Primary prevention requires accurate detection and proper antibiotic treatment of patients with streptococcal pharyngitis, without unnecessary treatment of those how have pharyngitis caused by other agents. Accurate detection entails using clinical judgement to evaluate signs and symptoms and confirming the diagnosis with a throat culture, a rapid antigen-detection test (RADT), or both.

For treatment of streptococcal pharyngitis, the document recommends oral penicillin V two or three times daily for 10 days, amoxicillin once daily for 10 days, or intramuscular benzathine penicillin as a single dose. For penicillin-allergic patients, narrow-spectrum oral cephalosporins, clindamycin, or clarithromycin for 10 days – or azithromycin for five days – is suggested.
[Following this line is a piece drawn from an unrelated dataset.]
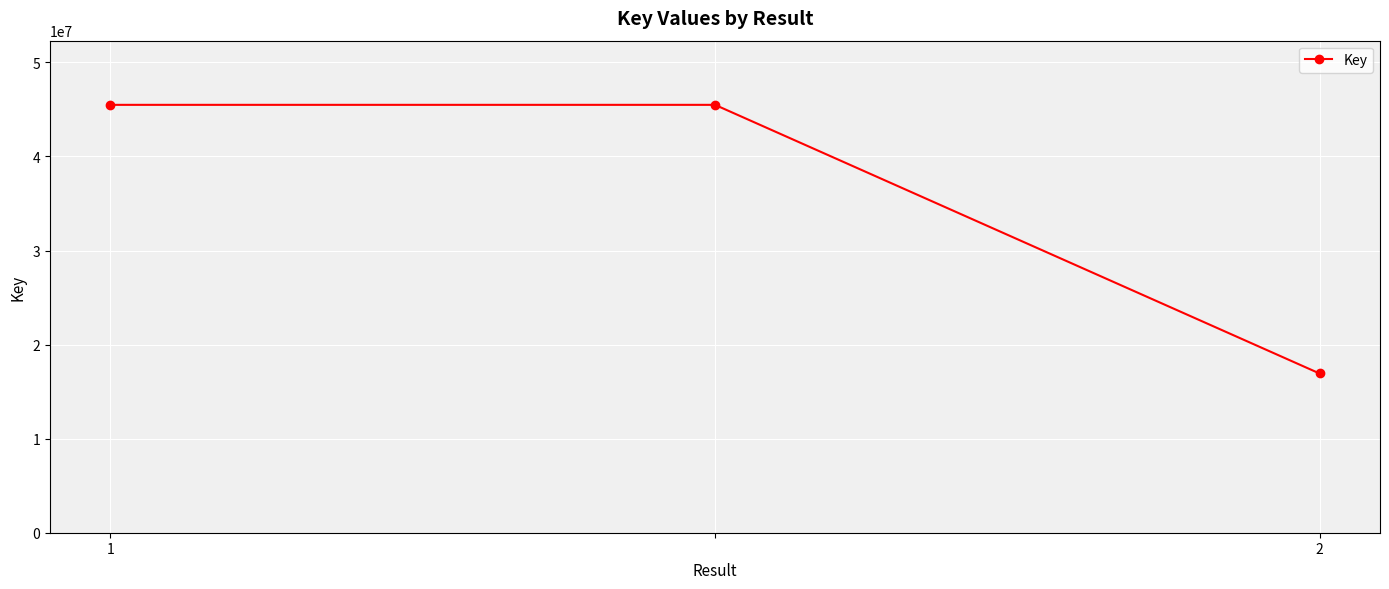

Reading right to left, transcribe all the data shown in this chart.

16928172	45484329	45484329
For patients with a previous diagnosis of RF, the recommended duration of prophylaxis has been unclear because guidelines from different organizations have disagreed on some of the details.
The document recommends prophylaxis for:

  • 10 years or until age 40 (whichever is longer) for those with carditis and residual heart disease
  • 10 years or until age 21 (whichever is longer) for those with carditis but no residual heart disease
  • 5 years or until age 21 (whichever is longer) for those without carditis.

The text provides further recommendations for individualizing prophylaxis duration and suggests the possibility of life-long prophylaxis for patients who are especially vulnerable.
Published in J Watch Infect Dis. March 11, 2009 – Robert S. Baltimore, MD.